Overtime, Kristina would graduate from a self-taught user of the simple flip camera and iMovie editing software to the “big boy cameras” and Final Cut Pro X editing software available at CCTV. She learned them both through Cambridge Community Television’s media production classes that are available to both members and the general public.

“When I was ready, that’s when I jumped into the Final Cut courses. It was a very scary transition to go from the flip to the bigger cameras, but it was a natural progression of growth,” she said.

The nice thing about learning at CCTV, Kristina said, is that it’s a safe zone. “If people are fearful that they’re going to fail, CCTV is a very safe place to fail.

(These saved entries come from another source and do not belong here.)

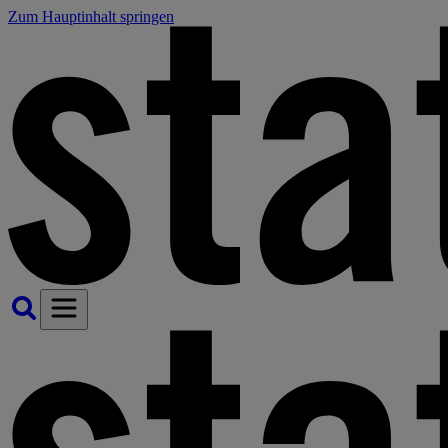
Zum Hauptinhalt springen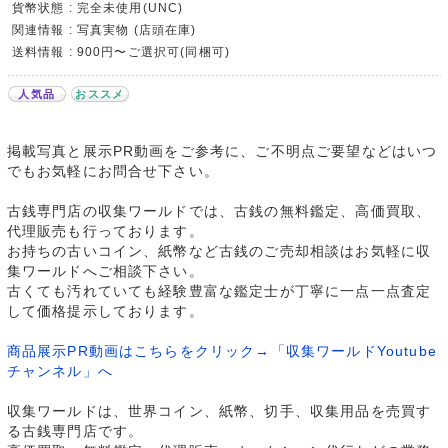
貨幣状態 : 完全未使用(UNC)
関連情報 : 写真実物 (店頭在庫)
送料情報 : 900円〜ご選択可(同梱可)
人気品
おススメ
掲載写真と展示PR動画をご参考に、ご不明点ご要望などはいつ
でもお気軽にお問合せ下さい。
古銭専門店の収集ワールドでは、古銭の無料鑑定、高価買取、
代理販売も行っております。
お持ちの古いコイン、紙幣など古銭のご売却相談はお気軽に収
集ワールドへご相談下さい。
古くても汚れていても経験豊富な鑑定士が丁寧に一点一点査定
して価格提示しております。
商品展示PR動画はこちらをクリック→「収集ワールドYoutube
チャンネル」へ
収集ワールドは、世界コイン、紙幣、切手、収集用品を売買す
る古銭専門店です。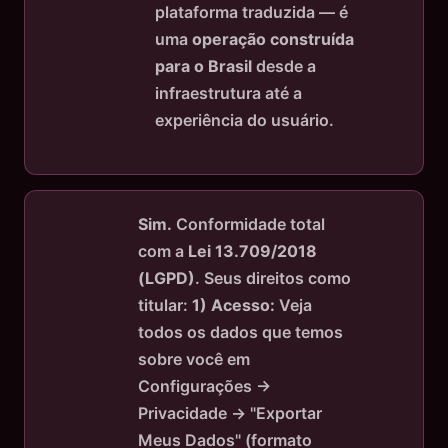
plataforma traduzida — é
uma
operação construída
para o Brasil
desde a
infraestrutura até a
experiência do usuário.
Sim.
Conformidade total
com a
Lei 13.709/2018
(LGPD)
. Seus direitos como
titular:
1) Acesso:
Veja
todos os dados que temos
sobre você em
Configurações →
Privacidade → "Exportar
Meus Dados" (formato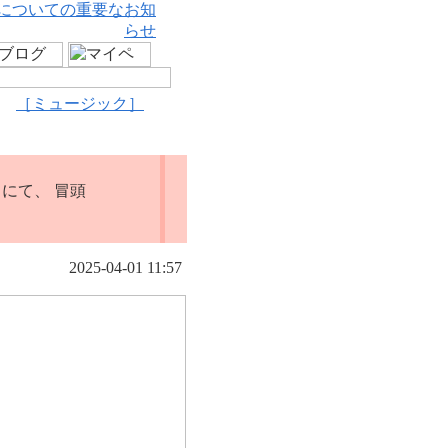
についての重要なお知
らせ
［ミュージック］
」にて、 冒頭
2025-04-01 11:57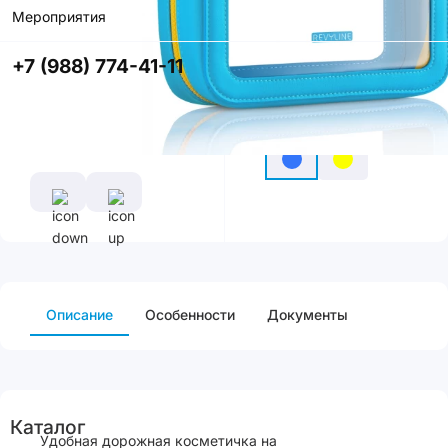
Мероприятия
Купить в
приложении
+7 (988) 774-41-11
со скидкой
Цвет
Описание
Особенности
Документы
Каталог
Удобная дорожная косметичка на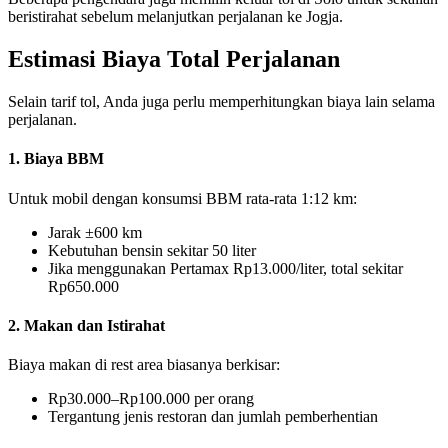
beristirahat sebelum melanjutkan perjalanan ke Jogja.
Estimasi Biaya Total Perjalanan
Selain tarif tol, Anda juga perlu memperhitungkan biaya lain selama
perjalanan.
1. Biaya BBM
Untuk mobil dengan konsumsi BBM rata-rata 1:12 km:
Jarak ±600 km
Kebutuhan bensin sekitar 50 liter
Jika menggunakan Pertamax Rp13.000/liter, total sekitar
Rp650.000
2. Makan dan Istirahat
Biaya makan di rest area biasanya berkisar:
Rp30.000–Rp100.000 per orang
Tergantung jenis restoran dan jumlah pemberhentian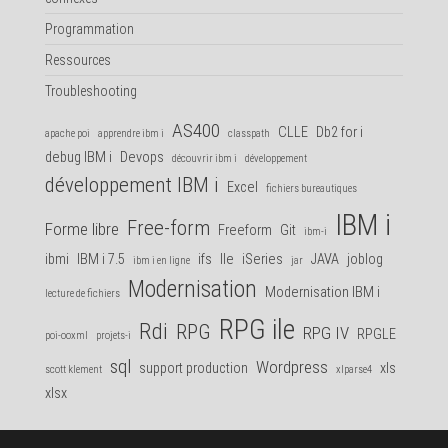
Programmation
Ressources
Troubleshooting
AS400
CLLE
Db2 for i
apache poi
apprendre ibm i
classpath
debug IBM i
Devops
découvrir ibm i
développement
développement IBM i
Excel
fichiers bureautiques
IBM i
Free-form
Forme libre
Freeform
Git
ibm-i
ibmi
IBM i 7.5
ifs
Ile
iSeries
JAVA
joblog
ibm i en ligne
jar
Modernisation
Modernisation IBM i
lecture de fichiers
RPG ile
Rdi
RPG
RPG IV
RPGLE
poi-ooxml
projets-i
sql
Wordpress
support production
xls
scott klement
xlparse4
xlsx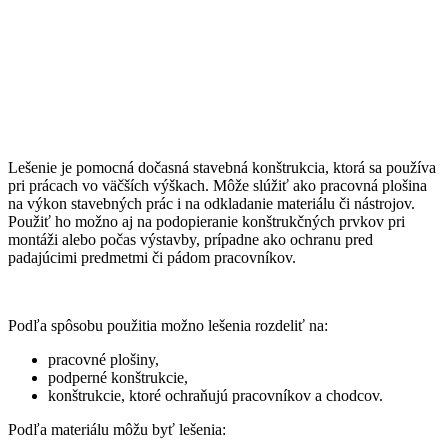
Lešenie je pomocná dočasná stavebná konštrukcia, ktorá sa používa
pri prácach vo väčších výškach. Môže slúžiť ako pracovná plošina
na výkon stavebných prác i na odkladanie materiálu či nástrojov.
Použiť ho možno aj na podopieranie konštrukčných prvkov pri
montáži alebo počas výstavby, prípadne ako ochranu pred
padajúcimi predmetmi či pádom pracovníkov.
Podľa spôsobu použitia možno lešenia rozdeliť na:
pracovné plošiny,
podperné konštrukcie,
konštrukcie, ktoré ochraňujú pracovníkov a chodcov.
Podľa materiálu môžu byť lešenia:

If you’re interested, try, though you probably won’t fail at CCTV, but it’s a better place to try than somewhere with higher stakes and pressure.”

In her four years at CCTV, Kristina has taken countless classes taught by dozens of professional media makers, and she says she’s liked every one.

“I don’t have a favorite because I’ve always learned at least one kernel of very important information in every class I’ve taken, and I’ve very much enjoyed many of the teachers on a personal level,” she said.

As a NeighborMedia contributor, Kristina calls her beat “eclectic.” Her favorite pieces include a profile on Jenny the Juggler — “she’s wacky, it’s wacky, it all turned out really cool”; and an upcoming video on a “lady cop of Cambridge” that she’s “really excited about.” But the most personally important and poignant piece for Kristina was a sit-down interview with Steve Morse, rock critic for the Boston Globe, on the death of her favorite musician, Tom Petty. While that interview was viewed by Tom Petty fans nationwide (she had a Florida fan reach out to her), another piece she did, on Sarchioni Variety store, went Cambridge-viral.

“I kind of consider my NeighborMedia slant to be me,” Kristina said. “I am the Cambridge. When I walk through my life, what do I encounter?

And she’s not afraid to get up-close and personal.

“I’m not afraid to ask the ridiculous question or the really nosey question. I like to ask people what I want to know; I don’t like just the generic question — or if you do ask the generic question, don’t just ask it and let it sit there. If there needs to be a follow-up question, ask it. I guess when I’m talking to people, I’m just talking to them.” Kristina said.

And if you’ve been to CCTV, Kristina is likely one of the people you’ve talked to.

The CCTV community is highly intoxicating. It’s there when you need it, but there’s no pressure, and it’s not suffocating,” she said. “I would say that comes down to the crew, the staff, the guests, the collaboration part of it — that’s what makes it more enjoyable.”

All of Kristina’s pieces can be viewed anytime at NeighborMedia.org.